As Dorfman is joined by the full 10-member company, such simple gestures expand into full-blown vignettes exploring the psychology of rebellion. Moments of cool contemplation are juxtaposed with moments of surging, charismatic physicality. Yet punctuating the action is a succession of difficult and often confrontational questions: "Is your country worth killing for?" "Is your family worth killing for?"

"Uncomfortable honesty courses through underground like an electrical charge," writes The New York Sun. "This is the rare kind of dance theater that keeps people on The Edge of their seats. You can't look away from the powerhouse dancing... Nor can you avoid its in-your-face questions."

The sense of urgency is further underlined by Dorfman's multimedia staging, which surrounds the live dancers with documentary footage, photo collages and projected text. Meanwhile the soundtrack combines a commissioned score by Bessie Award winner Jonathan Bepler with songs by the groups M83 and Broken Social Scene.

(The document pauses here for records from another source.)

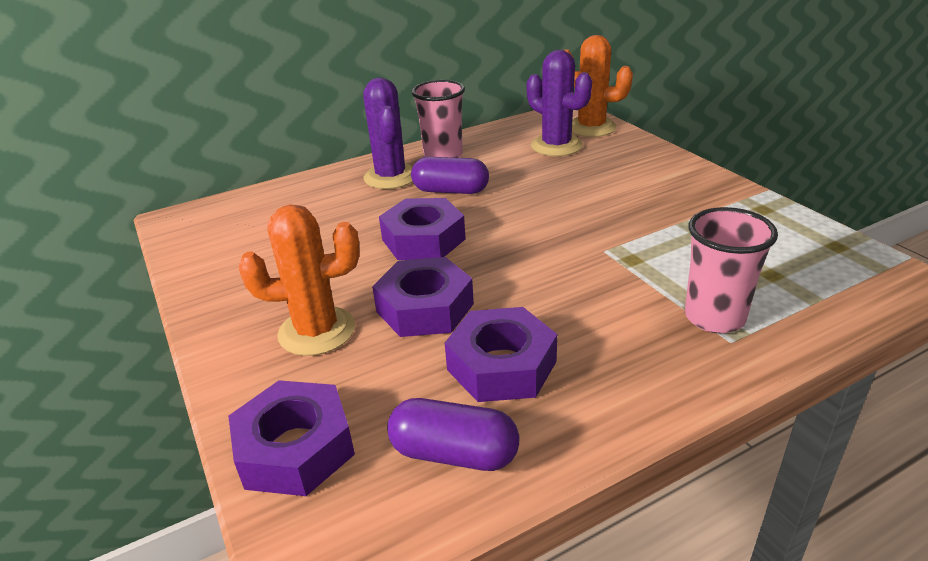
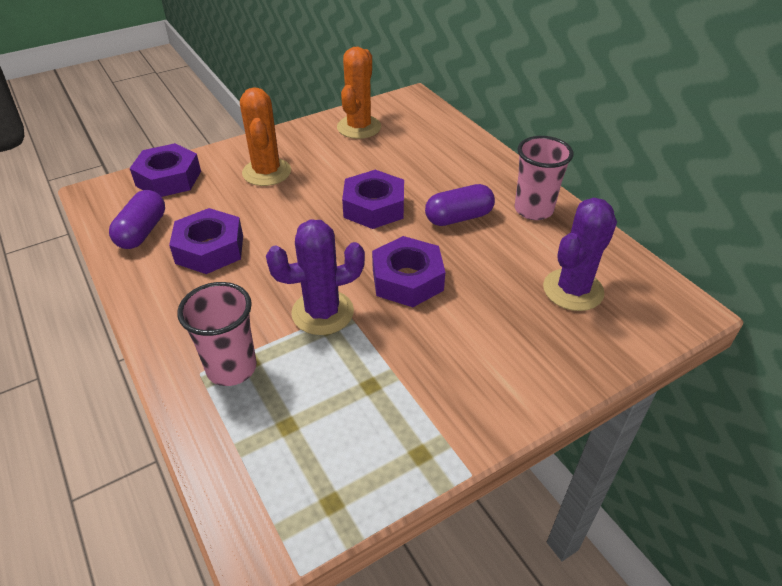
camera: 85 degrees right, 10 degrees up
purple cactus [363,78,413,189] -> purple cactus moved to [266,219,365,335]
purple nut [372,257,474,337] -> purple nut moved to [372,236,445,307]
purple capsule [411,157,489,194] -> purple capsule turned 60 degrees clockwise [425,184,495,226]
orange cactus [564,35,633,137] -> orange cactus moved to [337,47,381,139]

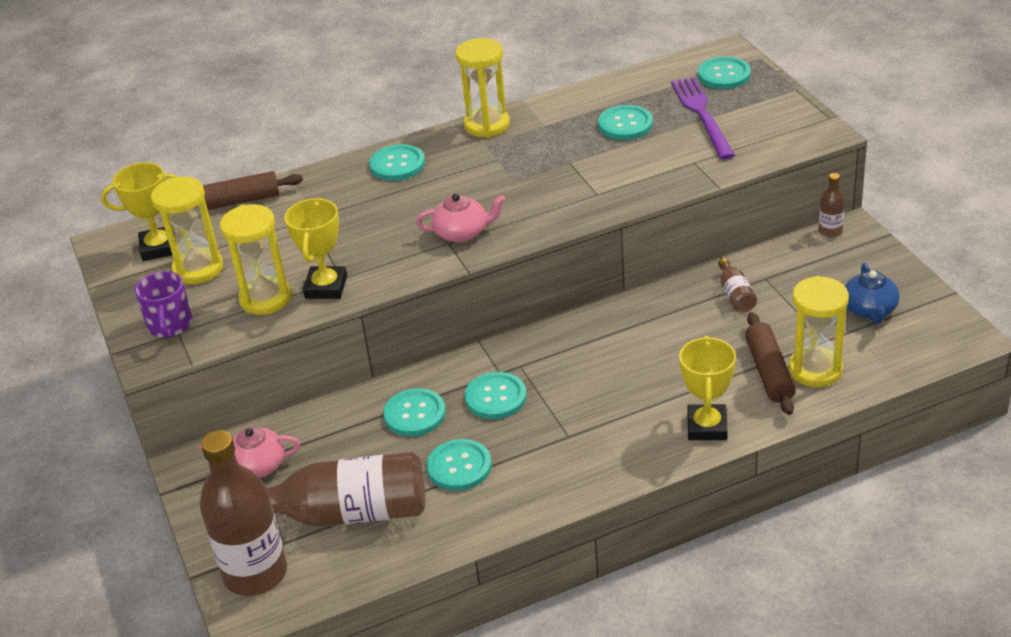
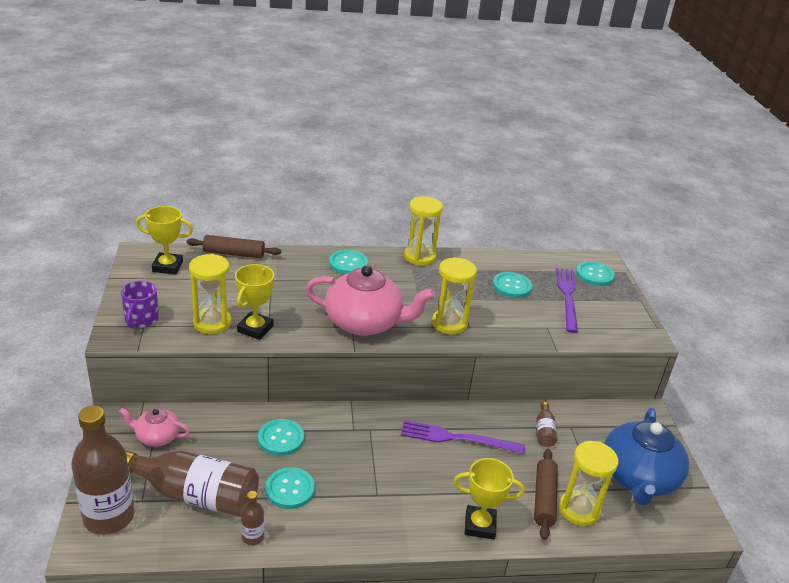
camera: 10 degrees right, 5 degrees down
yellow hourglass [151,177,223,284] -> yellow hourglass moved to [432,257,477,335]
pink teapot [416,193,506,242] -> pink teapot [306,265,435,336], size x1.94
turquoise button [465,372,527,419] -> none
yellow trophy [679,336,736,440] -> yellow trophy turned 75 degrees clockwise [453,458,525,539]
brown bottle [819,173,845,238] -> brown bottle moved to [241,491,264,545]
blue teapot [845,263,900,324] -> blue teapot [604,408,689,506], size x1.94
none -> purple fork [401,420,525,454]

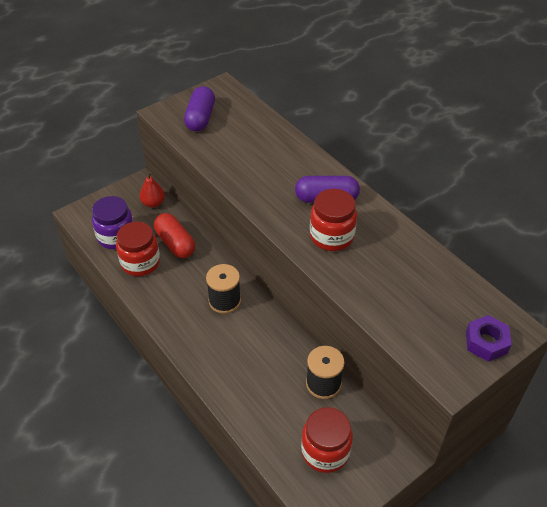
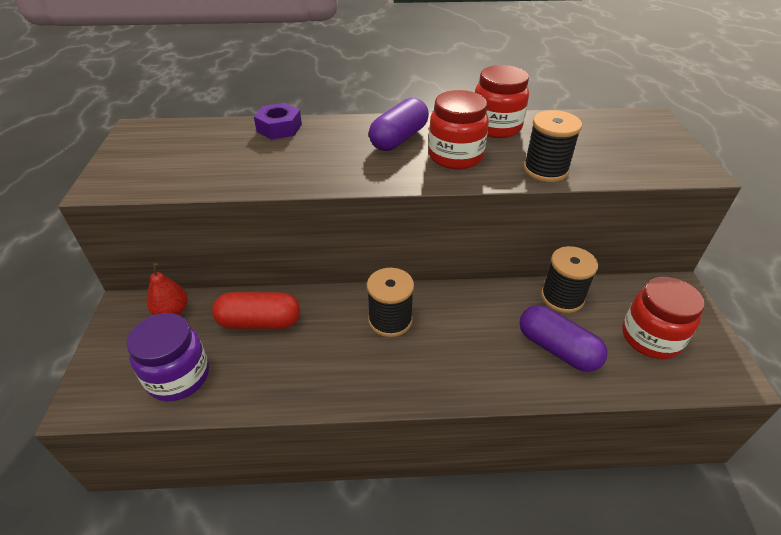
camera: 55 degrees left, 5 degrees down
red jar [116,222,160,276] -> red jar moved to [475,65,529,138]
purple capsule [184,86,215,132] -> purple capsule moved to [519,305,607,372]
purple nut [466,315,512,362] -> purple nut moved to [254,103,302,140]
none -> black spool [523,110,582,182]

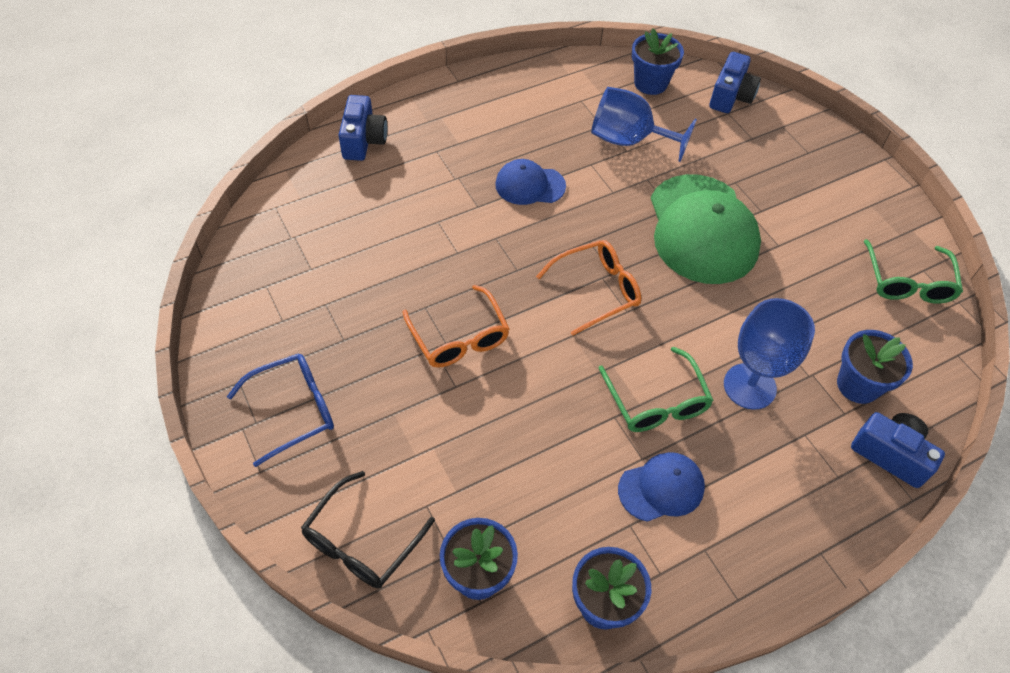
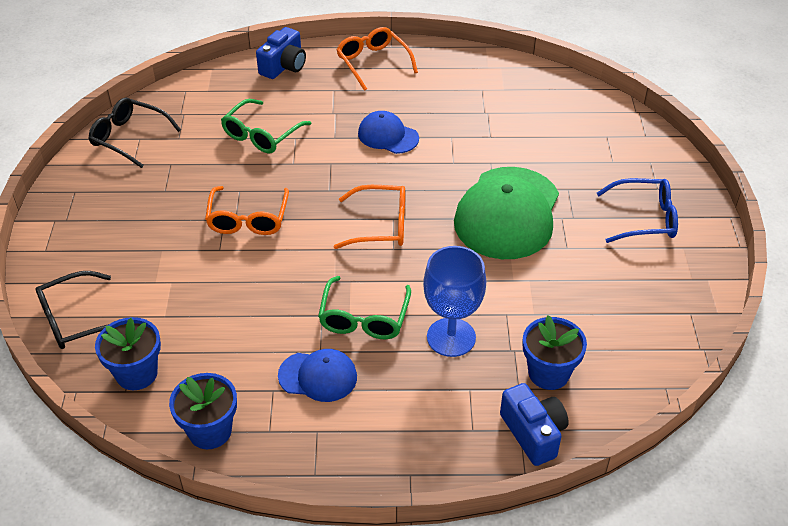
camera: 30 degrees right, 10 degrees down
blue glasses [227,353,334,467] -> blue glasses moved to [597,178,678,243]
blue goblet [591,87,697,162] -> none
blue flower pot [632,29,684,95] -> none
blue camera [709,52,761,113] -> none
green glasses [864,239,963,304] -> green glasses moved to [221,99,312,153]
none -> black glasses [89,98,181,168]
none -> orange glasses [336,27,418,91]

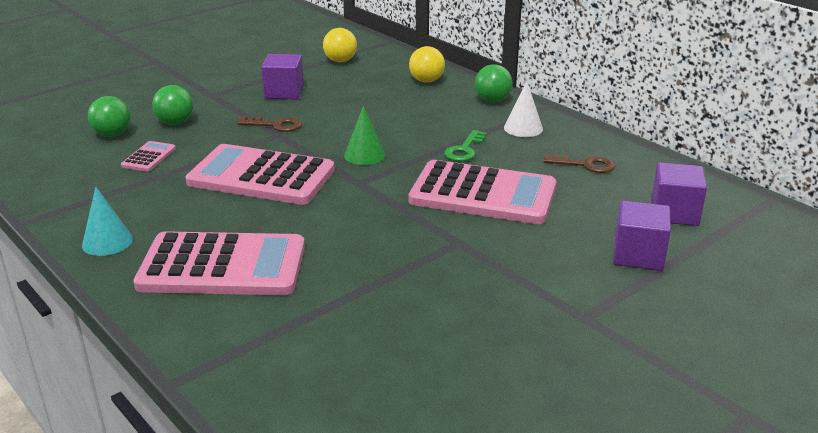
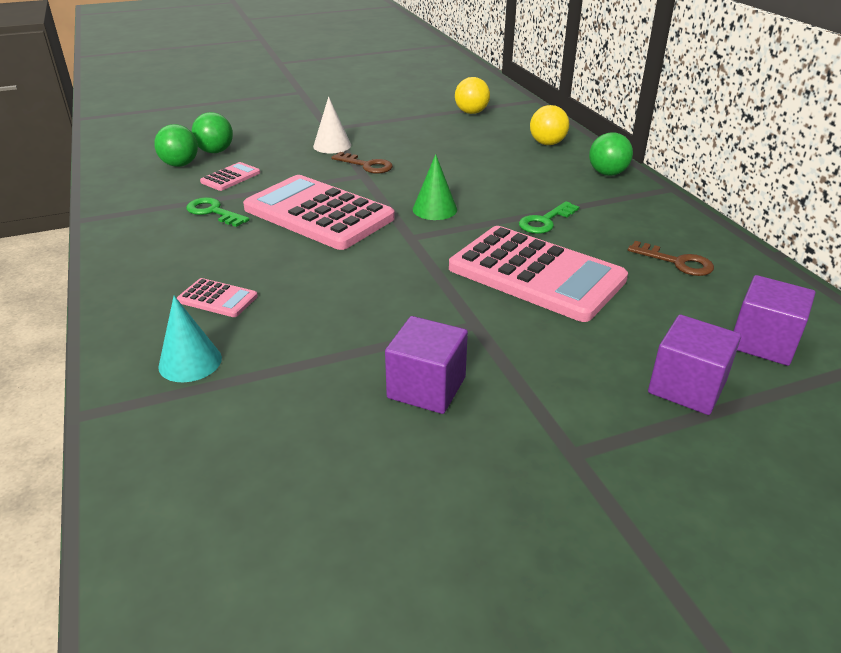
camera: 20 degrees right, 5 degrees up
turquoise cone [82,187,133,256] -> turquoise cone moved to [158,296,222,382]
pink calculator [134,231,305,295] -> pink calculator [177,278,258,317], size x0.42
green ball [152,85,193,125] -> green ball moved to [154,124,198,167]
purple cube [261,54,304,99] -> purple cube moved to [385,316,468,414]
white cone [504,81,543,137] -> white cone moved to [313,97,351,153]
none -> green key [186,197,250,227]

Auditions and Master Classes

Prior to the Edison Theatre performance, Dorfman - who has dedicated much of his career to the poetry of untrained dancers - will enlist 15-30 St. Louisans to serve as a kind of dance chorus. Auditions will take place from 10 a.m. to 1 p.m. Saturday, Sept. 19, in Edison Theatre. (Dancers with scheduling conflicts due to Rosh Hashanah may make separate arrangements). For more information call Jen Killion at (314) 935-4478 or email jkillion@wustl.edu.

In addition Dorfman and company members will lead a series of master classes and other residency activities Sept. 22-25 for the Dance Program in the Performing Arts Department (PAD) in Arts & Sciences. Dorfman also will present a free public master class at 11 a.m. Saturday, Sept. 26, in the Olin 1 Dance Studio, located in the Ann W. Olin Women's Building. For more information contact the PAD at (314) 935-5858 or visit padarts.wustl.edu.

David Dorfman

Born in 1956, Dorfman was raised in a working-class suburb of Chicago. A high school athlete who played baseball and football, he earned his Bachelor of Science in Business Administration in 1977 from Washington University's Olin Business School as well as a Master of Fine Arts in dance from Connecticut College in 1981.

David Dorfman Dance, which he founded in 1985, has performed extensively in New York City and throughout North and South America, Great Britain and Europe. Most recently the company toured underground in St. Petersburg and Krasnoyarsk, Russia, and in Bytom and Cracow, Poland.

As a performer Dorfman has toured internationally with Kei Takei's Moving Earth and Susan Marshall & Co. He also has served as guest artist at numerous institutions across the country and abroad, most recently at ImpulsTanz in Vienna, the American Dance Festival, the University of Iowa, Illinois Wesleyan University, Rutgers University and Knox College.

Dorfman has received a 2009 Distinguished Alumni Award from the Olin Business School; the 2007 Martha Hill Fund for Dance's Mid-Career Award; and a 2005 Guggenheim Foundation fellowship. Other honors include four fellowships from the National Endowment for the Arts, three New York Foundation for the Arts fellowships, an American Choreographer's Award, the first Paul Taylor Fellowship from The Yard and a New York Dance & Performance Award ("Bessie") for his community-based Familiar Movements (The Family Project).

In 2004 Dorfman joined the faculty of Connecticut College as the William Meredith Professor of Dance and Department Chair. In 2007 the college named David Dorfman Dance as its permanent company-in-residence.